26 March 2008

The Dawkins Delusion and the Spirit of Capitalism

Atheistic and skeptical political philosopher John Gray has published a wonderful essay in The Guardian on the extensive recent polemic against religion.
An atmosphere of moral panic surrounds religion. Viewed not so long ago as a relic of superstition whose role in society was steadily declining, it is now demonised as the cause of many of the world's worst evils. As a result, there has been a sudden explosion in the literature of proselytising atheism. A few years ago, it was difficult to persuade commercial publishers even to think of bringing out books on religion. Today, tracts against religion can be enormous money-spinners, with Richard Dawkins's The God Delusion and Christopher Hitchens's God Is Not Great selling in the hundreds of thousands. For the first time in generations, scientists and philosophers, high-profile novelists and journalists are debating whether religion has a future.
Gray's main strategy is to historicize this debatean act he performs skillfully in rhetoric if not entirely convincingly in substance. Essentially, he argues that the debate between religious fundamentalism and secular liberalism is the precipitate of political conflicts and a descendant of Christian progressivism.

# # #

_REQUIRED ACTION 1:_
In the post on the debate over religion, which two books are named as selling in the hundreds of thousands?

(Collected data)
# # #

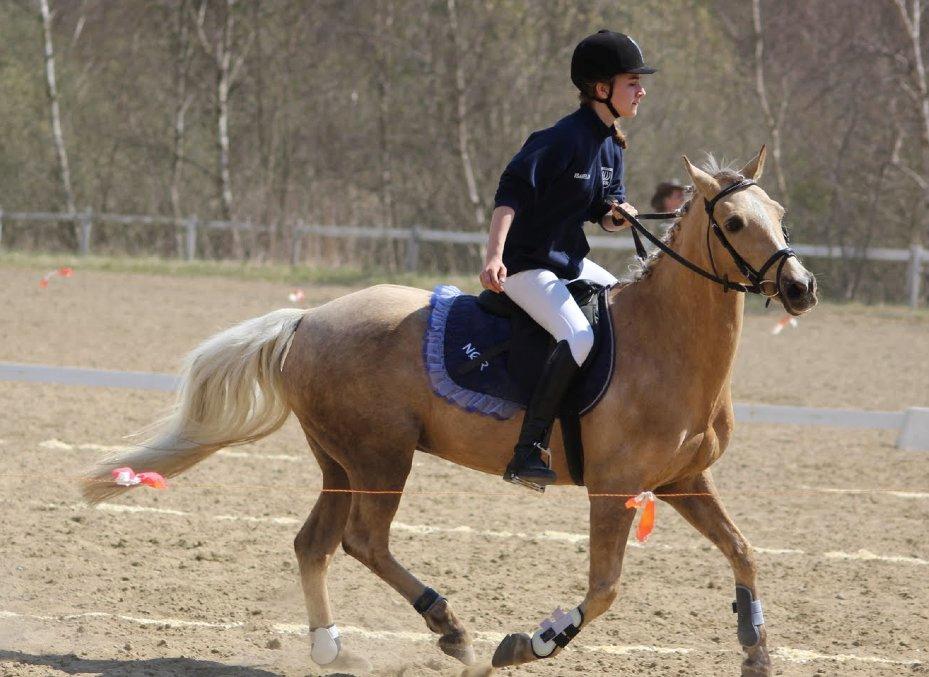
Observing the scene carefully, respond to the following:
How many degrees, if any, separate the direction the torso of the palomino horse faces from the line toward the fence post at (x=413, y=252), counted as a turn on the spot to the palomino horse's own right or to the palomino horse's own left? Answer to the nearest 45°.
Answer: approximately 90° to the palomino horse's own left

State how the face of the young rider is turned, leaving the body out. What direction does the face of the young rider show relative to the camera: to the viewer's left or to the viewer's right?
to the viewer's right

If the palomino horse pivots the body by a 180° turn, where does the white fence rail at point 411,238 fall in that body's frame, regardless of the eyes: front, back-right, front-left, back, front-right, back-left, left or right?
right

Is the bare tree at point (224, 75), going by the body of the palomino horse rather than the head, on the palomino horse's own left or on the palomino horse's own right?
on the palomino horse's own left

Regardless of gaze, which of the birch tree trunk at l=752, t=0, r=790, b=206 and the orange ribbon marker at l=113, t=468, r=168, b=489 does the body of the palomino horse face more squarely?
the birch tree trunk

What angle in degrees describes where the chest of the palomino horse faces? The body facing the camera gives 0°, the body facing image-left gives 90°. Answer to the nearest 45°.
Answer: approximately 270°

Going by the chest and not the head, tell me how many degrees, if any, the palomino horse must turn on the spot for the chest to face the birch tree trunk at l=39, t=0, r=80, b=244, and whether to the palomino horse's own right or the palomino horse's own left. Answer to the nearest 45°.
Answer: approximately 90° to the palomino horse's own left

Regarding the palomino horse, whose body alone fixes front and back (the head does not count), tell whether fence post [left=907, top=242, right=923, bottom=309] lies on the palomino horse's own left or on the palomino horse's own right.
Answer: on the palomino horse's own left

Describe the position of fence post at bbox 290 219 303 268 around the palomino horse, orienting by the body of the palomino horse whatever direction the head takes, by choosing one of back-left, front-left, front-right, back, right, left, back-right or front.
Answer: left

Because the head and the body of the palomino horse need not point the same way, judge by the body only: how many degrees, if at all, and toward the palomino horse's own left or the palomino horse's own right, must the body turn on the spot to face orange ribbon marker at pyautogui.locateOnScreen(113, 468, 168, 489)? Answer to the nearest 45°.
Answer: approximately 180°

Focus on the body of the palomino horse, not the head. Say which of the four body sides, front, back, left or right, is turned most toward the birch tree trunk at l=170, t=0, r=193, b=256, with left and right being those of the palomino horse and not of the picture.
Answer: left

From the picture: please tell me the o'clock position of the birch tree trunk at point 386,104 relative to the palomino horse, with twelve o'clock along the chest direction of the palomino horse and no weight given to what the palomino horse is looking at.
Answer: The birch tree trunk is roughly at 9 o'clock from the palomino horse.
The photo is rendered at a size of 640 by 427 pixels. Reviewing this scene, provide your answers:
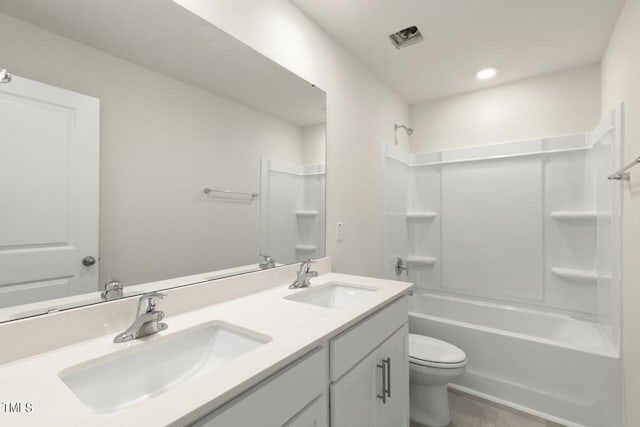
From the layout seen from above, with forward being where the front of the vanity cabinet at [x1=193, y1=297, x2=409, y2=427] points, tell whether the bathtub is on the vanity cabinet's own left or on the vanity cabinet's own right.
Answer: on the vanity cabinet's own left

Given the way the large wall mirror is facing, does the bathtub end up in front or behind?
in front

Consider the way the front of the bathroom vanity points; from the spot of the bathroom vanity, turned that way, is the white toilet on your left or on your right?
on your left

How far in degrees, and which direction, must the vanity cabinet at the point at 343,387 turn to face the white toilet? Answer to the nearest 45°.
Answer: approximately 90° to its left

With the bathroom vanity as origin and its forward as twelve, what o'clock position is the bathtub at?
The bathtub is roughly at 10 o'clock from the bathroom vanity.

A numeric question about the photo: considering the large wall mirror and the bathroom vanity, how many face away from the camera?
0

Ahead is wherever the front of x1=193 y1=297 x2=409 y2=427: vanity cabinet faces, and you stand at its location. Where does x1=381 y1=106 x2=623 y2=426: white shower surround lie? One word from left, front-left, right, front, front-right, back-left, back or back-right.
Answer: left

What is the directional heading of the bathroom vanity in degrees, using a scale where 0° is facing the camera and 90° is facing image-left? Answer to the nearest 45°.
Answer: approximately 315°

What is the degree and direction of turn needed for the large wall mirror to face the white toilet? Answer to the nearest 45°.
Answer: approximately 45° to its left
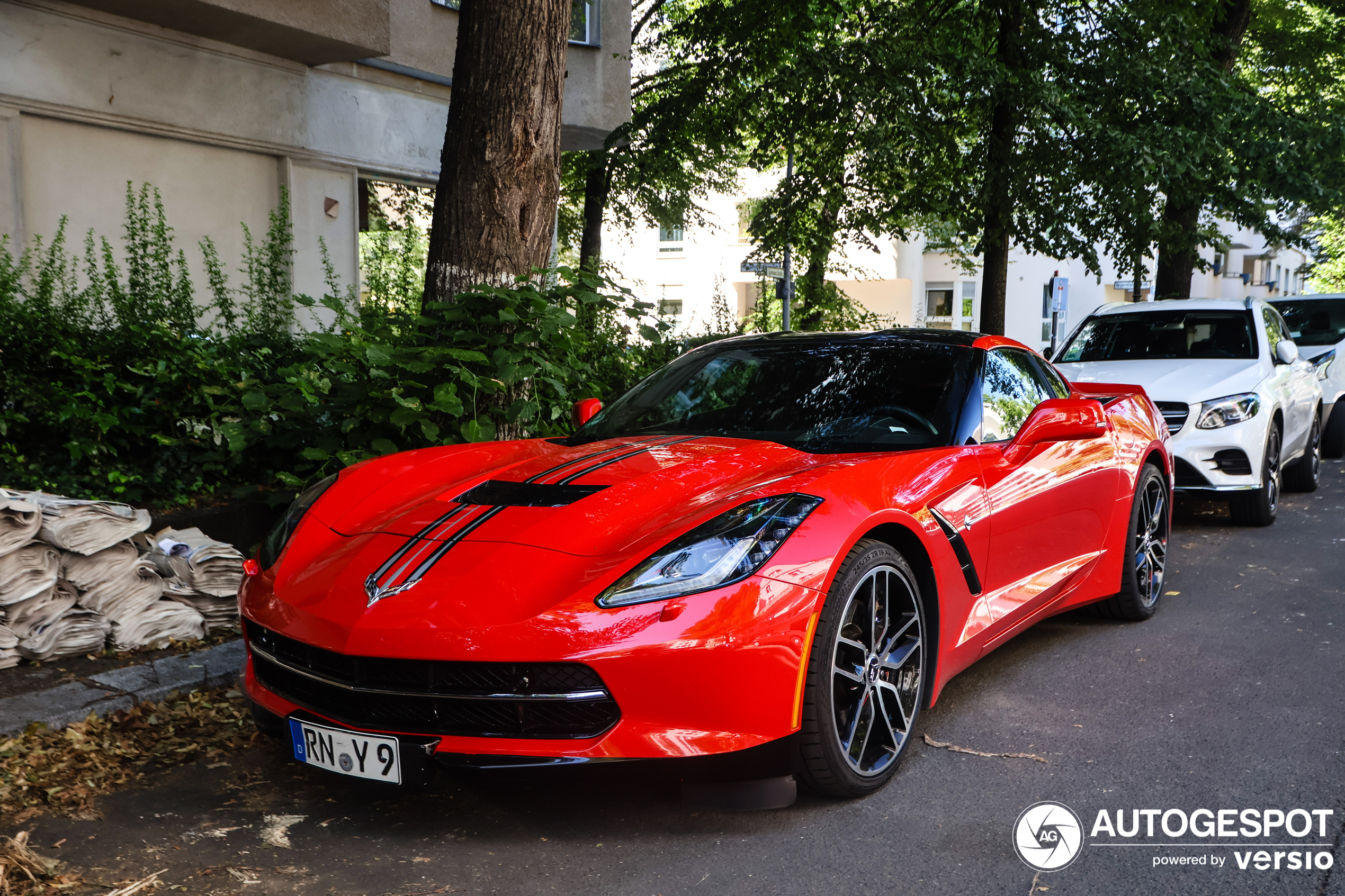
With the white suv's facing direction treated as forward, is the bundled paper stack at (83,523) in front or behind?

# # #

_REQUIRED ACTION 2:_
From the rows, make a Markdown table with columns Number and Line, covering the line with "How far in degrees, and" through the line with "Answer: approximately 90° to its left", both included and blank lines omitted.

_TASK ANSWER 1:_
Richard Dawkins's The God Delusion and Christopher Hitchens's God Is Not Great.

_TASK ANSWER 2:_
| Number | Line |
|---|---|
| 1 | How far in degrees, and which direction, must the vanity cabinet at the point at 343,387 turn to face the white toilet? Answer to the nearest 45°. |
| 2 | Answer: approximately 90° to its left |